- Born: October 16, 1941 Moniquirá, Boyacá, Colombia.
- Died: March 22, 2020 (aged 78) Hospital de la policia, Medellín
- Allegiance: Colombia
- Branch: Policía Nacional de Colombia
- Service years: 1964–1999
- Rank: General
- Commands: Search Bloc
- Conflicts: Death of Pablo Escobar Colombian conflict

= Hugo Martínez (police officer) =

Colombian police officer (1941–2020)

General Hugo Rafael Martínez Poveda (16 October 1941 – 22 March 2020) was a Colombian police general.

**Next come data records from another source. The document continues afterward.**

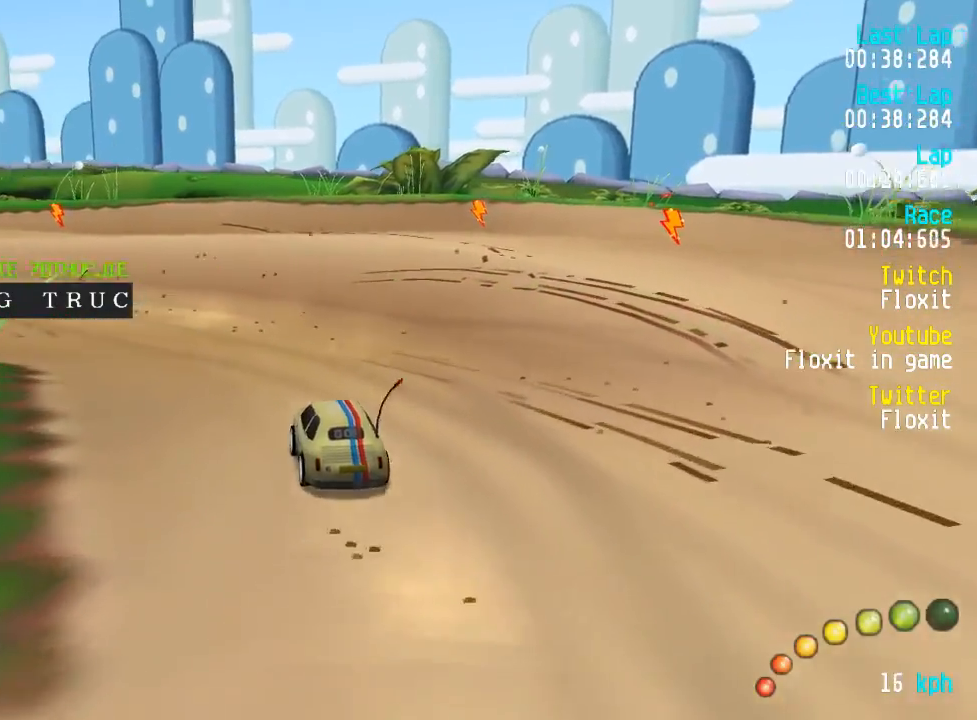
{"buttons": ["A", "DPAD_LEFT"], "left_stick": "center", "right_stick": "center", "events": [[34, "DPAD_LEFT", "down"], [34, "DPAD_UP", "down"], [117, "DPAD_UP", "up"], [150, "DPAD_LEFT", "up"], [217, "DPAD_LEFT", "down"], [217, "DPAD_UP", "down"], [300, "DPAD_UP", "up"], [334, "DPAD_LEFT", "up"], [400, "DPAD_LEFT", "down"], [400, "DPAD_UP", "down"], [500, "DPAD_UP", "up"]]}
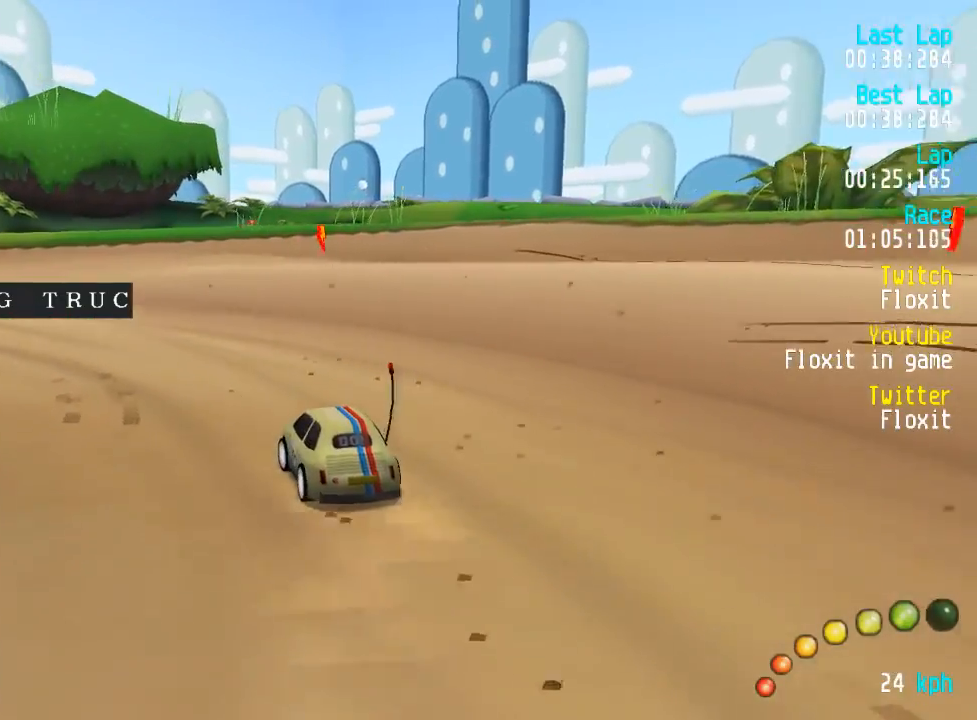
{"buttons": ["A", "DPAD_UP", "DPAD_LEFT"], "left_stick": "center", "right_stick": "center", "events": [[34, "DPAD_LEFT", "up"], [100, "DPAD_LEFT", "down"], [100, "DPAD_UP", "down"], [200, "DPAD_UP", "up"], [217, "DPAD_LEFT", "up"], [284, "DPAD_LEFT", "down"], [284, "DPAD_UP", "down"], [350, "DPAD_UP", "up"], [400, "DPAD_LEFT", "up"], [450, "DPAD_LEFT", "down"], [467, "DPAD_UP", "down"]]}
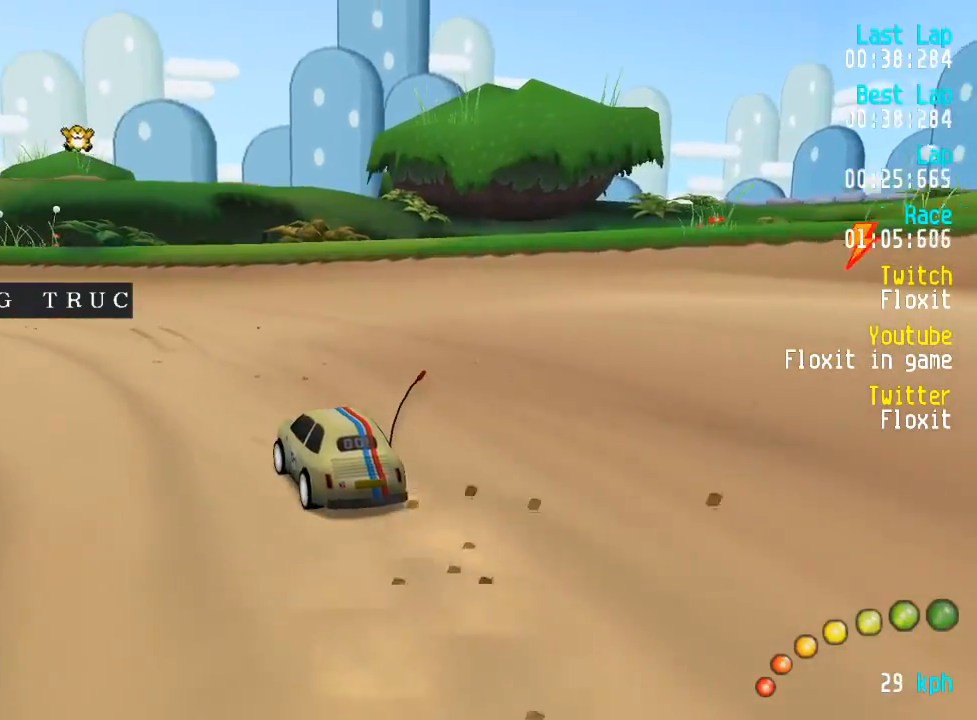
{"buttons": ["A"], "left_stick": "center", "right_stick": "center", "events": [[50, "DPAD_UP", "up"], [67, "DPAD_LEFT", "up"], [134, "DPAD_LEFT", "down"], [134, "DPAD_UP", "down"], [217, "DPAD_UP", "up"], [267, "DPAD_LEFT", "up"], [334, "DPAD_LEFT", "down"], [400, "DPAD_LEFT", "up"]]}
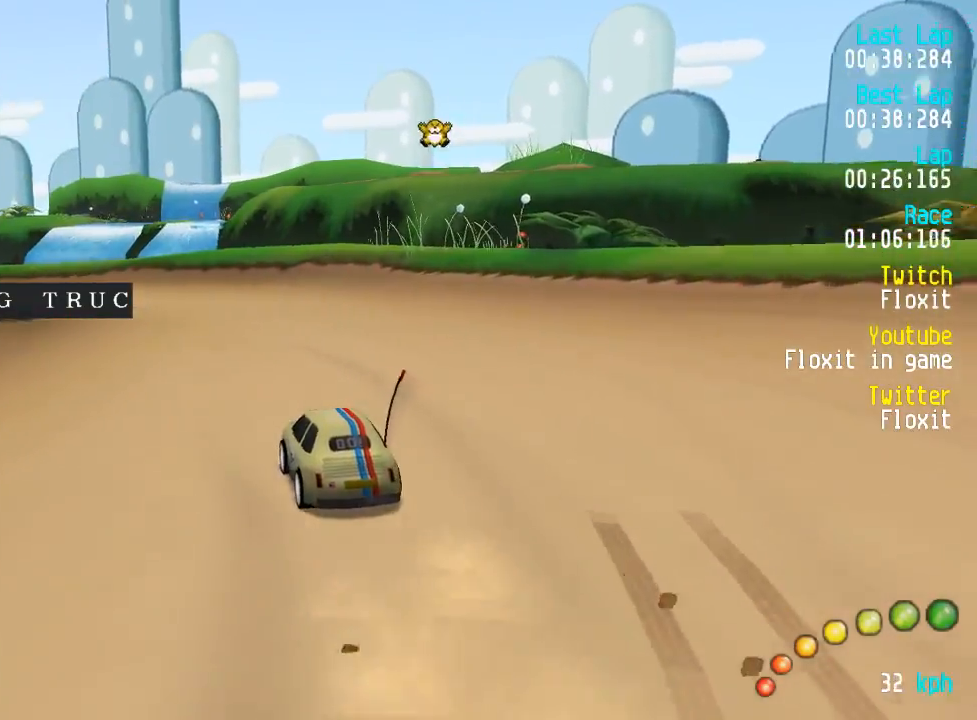
{"buttons": ["A"], "left_stick": "center", "right_stick": "center", "events": [[150, "DPAD_LEFT", "down"], [167, "DPAD_UP", "down"], [217, "DPAD_UP", "up"], [234, "DPAD_LEFT", "up"], [334, "DPAD_LEFT", "down"], [400, "DPAD_LEFT", "up"]]}
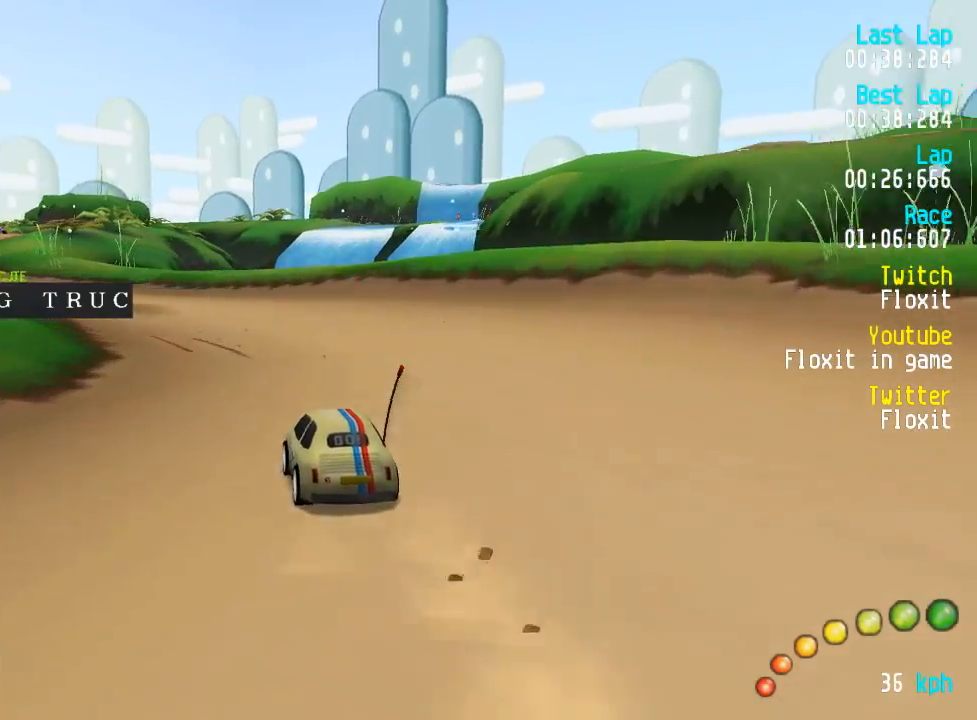
{"buttons": ["A"], "left_stick": "center", "right_stick": "center", "events": [[17, "DPAD_LEFT", "down"], [34, "DPAD_UP", "down"], [50, "DPAD_UP", "up"], [100, "DPAD_LEFT", "up"], [200, "DPAD_LEFT", "down"], [217, "DPAD_UP", "down"], [250, "DPAD_UP", "up"], [267, "DPAD_LEFT", "up"], [367, "DPAD_LEFT", "down"], [434, "DPAD_LEFT", "up"]]}
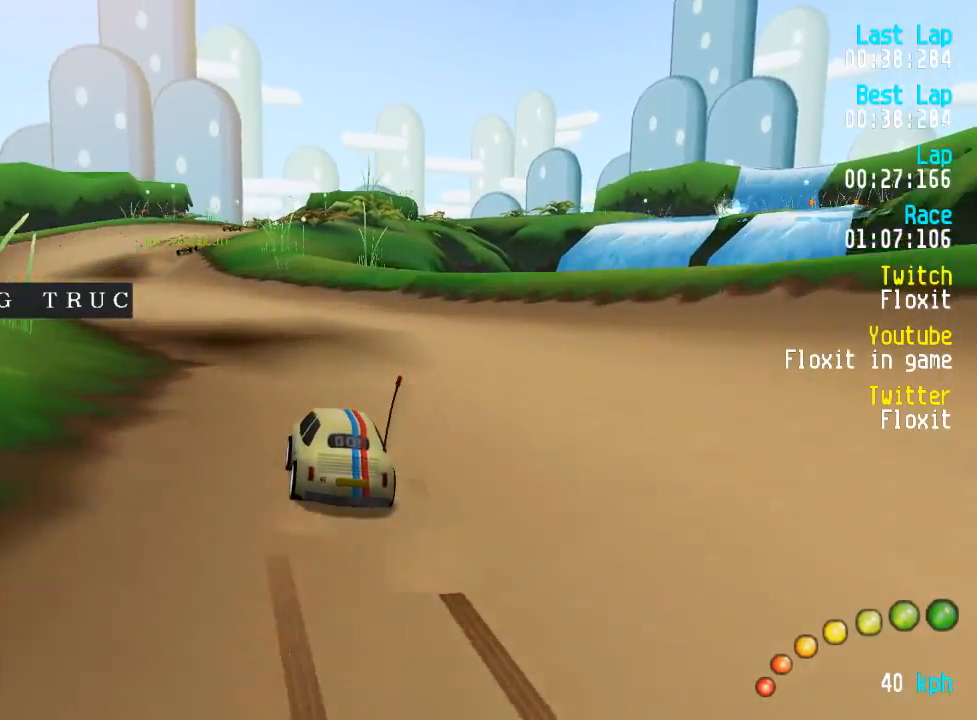
{"buttons": ["A"], "left_stick": "center", "right_stick": "center", "events": [[50, "DPAD_LEFT", "down"], [67, "DPAD_LEFT", "up"], [200, "DPAD_LEFT", "down"], [217, "DPAD_UP", "down"], [267, "DPAD_LEFT", "up"], [267, "DPAD_UP", "up"], [400, "DPAD_LEFT", "down"], [434, "DPAD_LEFT", "up"]]}
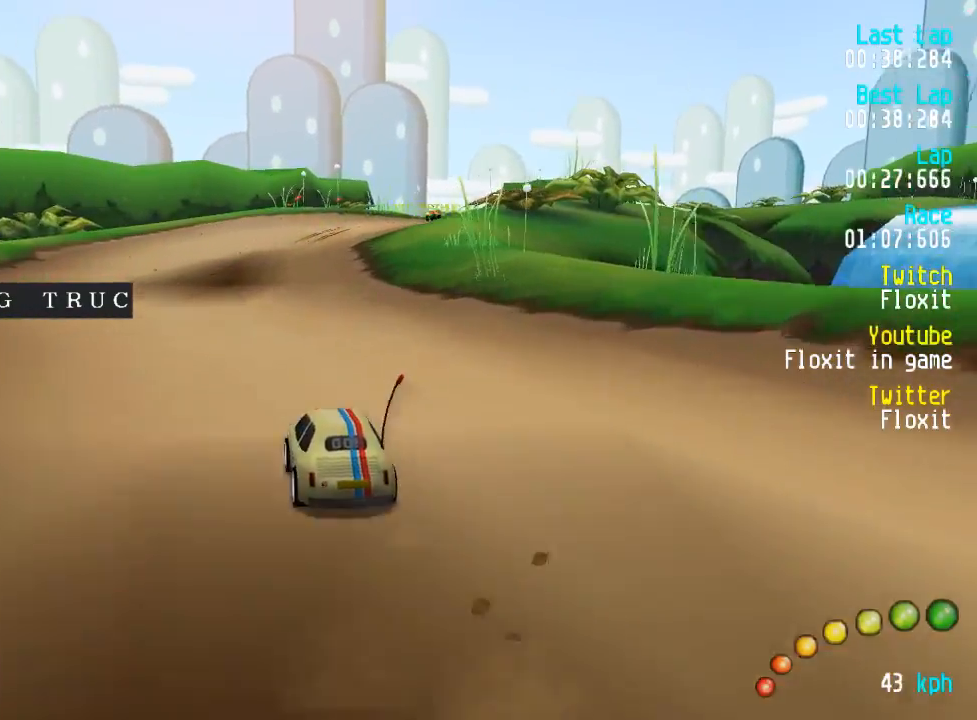
{"buttons": ["A"], "left_stick": "center", "right_stick": "center", "events": [[284, "DPAD_RIGHT", "down"], [317, "DPAD_RIGHT", "up"], [434, "DPAD_DOWN", "down"], [434, "DPAD_RIGHT", "down"], [484, "DPAD_RIGHT", "up"], [500, "DPAD_DOWN", "up"]]}
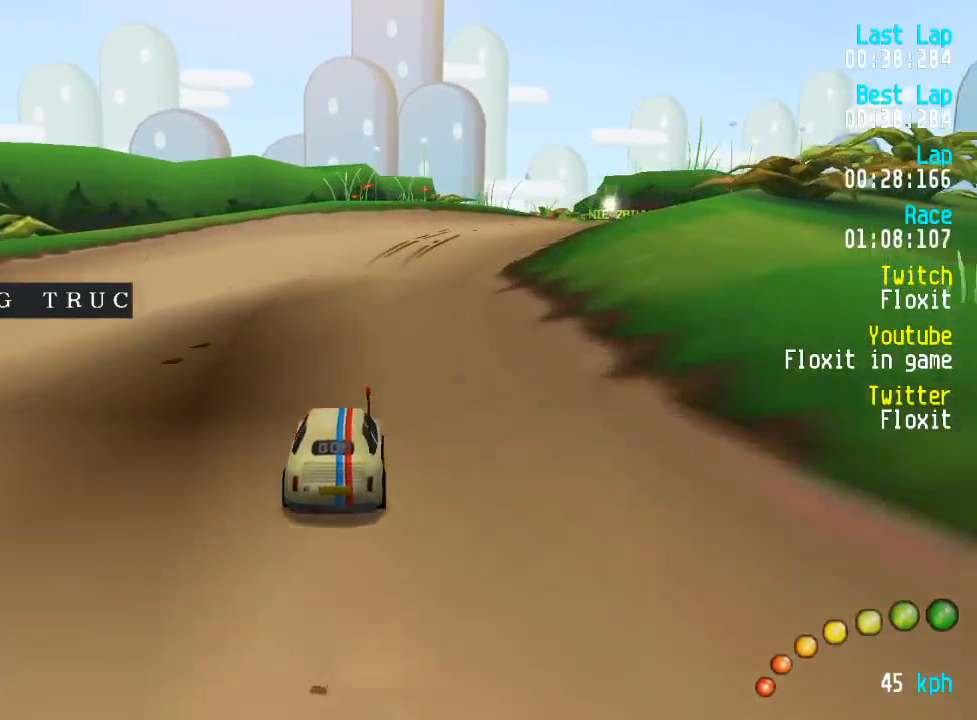
{"buttons": ["A"], "left_stick": "center", "right_stick": "center", "events": [[67, "DPAD_DOWN", "down"], [67, "DPAD_RIGHT", "down"], [150, "DPAD_DOWN", "up"], [167, "DPAD_RIGHT", "up"], [250, "DPAD_DOWN", "down"], [250, "DPAD_RIGHT", "down"], [300, "DPAD_DOWN", "up"], [300, "DPAD_RIGHT", "up"], [417, "DPAD_DOWN", "down"], [417, "DPAD_RIGHT", "down"], [434, "DPAD_DOWN", "up"], [450, "DPAD_RIGHT", "up"]]}
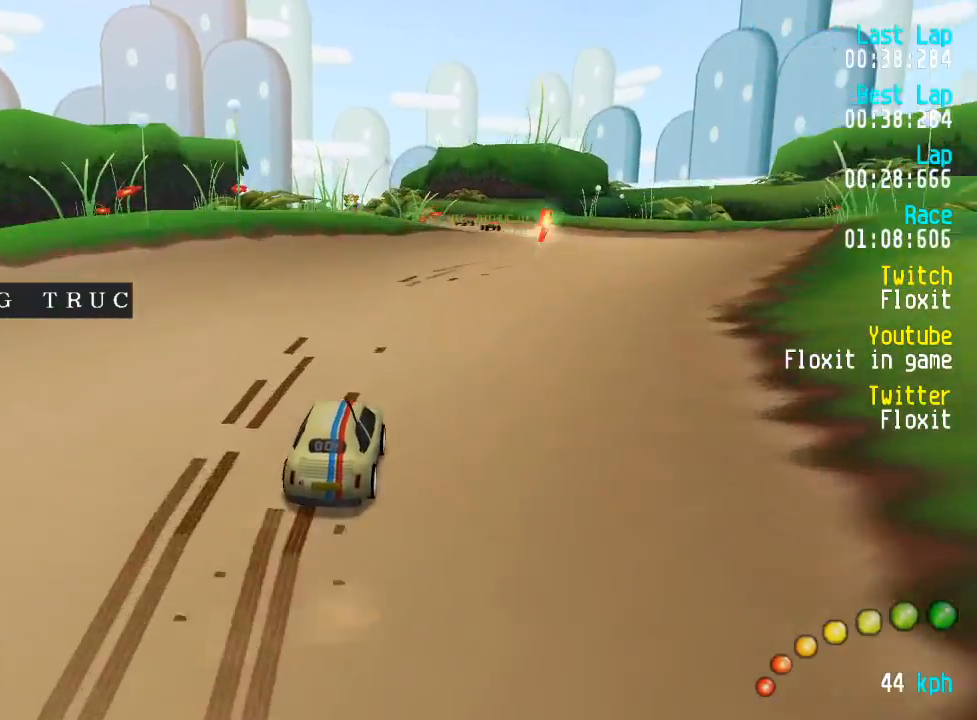
{"buttons": ["A"], "left_stick": "center", "right_stick": "center", "events": [[50, "DPAD_RIGHT", "down"], [67, "DPAD_DOWN", "down"], [117, "DPAD_DOWN", "up"], [117, "DPAD_RIGHT", "up"], [217, "DPAD_RIGHT", "down"], [267, "DPAD_RIGHT", "up"]]}
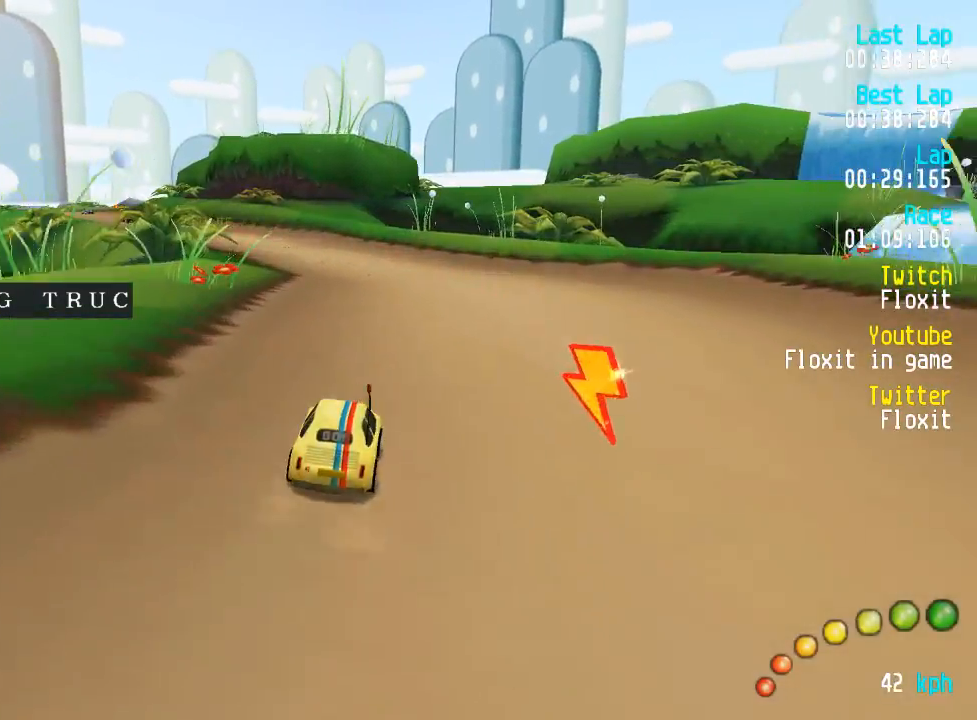
{"buttons": ["A"], "left_stick": "center", "right_stick": "center", "events": [[184, "DPAD_LEFT", "down"], [184, "DPAD_UP", "down"], [217, "DPAD_UP", "up"], [250, "DPAD_LEFT", "up"], [350, "DPAD_LEFT", "down"], [350, "DPAD_UP", "down"], [384, "DPAD_UP", "up"], [417, "DPAD_LEFT", "up"]]}
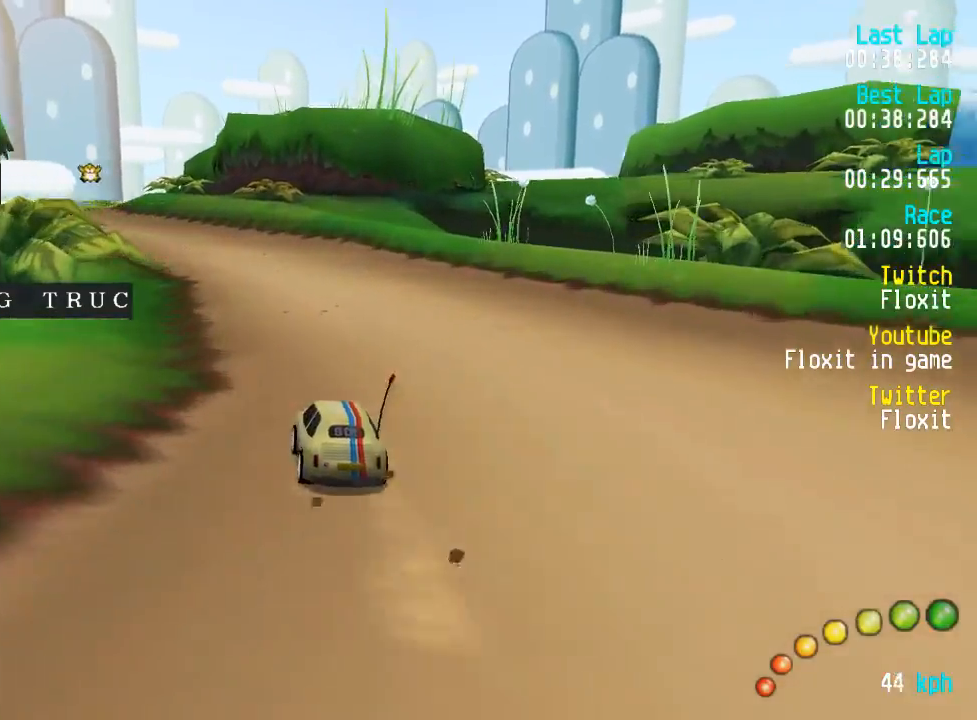
{"buttons": ["A"], "left_stick": "center", "right_stick": "center", "events": [[184, "DPAD_LEFT", "down"], [184, "DPAD_UP", "down"], [267, "DPAD_LEFT", "up"], [267, "DPAD_UP", "up"], [367, "DPAD_LEFT", "down"], [384, "DPAD_UP", "down"], [400, "DPAD_UP", "up"], [434, "DPAD_LEFT", "up"]]}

He was assigned the new commander of the Search Bloc, a unit of the National Police of Colombia assembled by President Virgilio Barco Vargas in 1986; he was tasked with the sole objective of the apprehension of drug lord Pablo Escobar and his associates.

His son, Lieutenant Hugo Martínez Bolivar, Jr. (1969–2003), was involved in Escobar's death by locating his hideout in the Los Olivos neighborhood and leading the troops alongside Police Lt. Col. Hugo Aguilar. The younger Martínez had announced that Escobar was shot three times in the back, leg, and right temple from an AR-15 fired by Sgt. Jorge Armando Guerrero Pasichana (who was killed in 1995).

Martínez retired to the city of Bogotá in 1999 after 40 years of service with the National Police of Colombia. His son, Martínez Jr., was killed in a traffic accident in 2003. On 22 March 2020, Martínez died, suffering a heart attack while hospitalized.

==In fiction==
- In TV Series Pablo Escobar, The Drug Lord is portrayed by the Colombian actor Jimmy Vásquez as the character of Martín Pabón.
- In TV series Alias El Mexicano is portrayed by Juan Carlos Serrano as the character of Diego Erazo 'Radar'.
- In the Netflix series Narcos, Hugo Martínez served as inspiration for the character Colonel Horacio Carrillo portrayed by Maurice Compte. Later in the series, Martínez was introduced as a separate character, portrayed by Juan Pablo Shuk.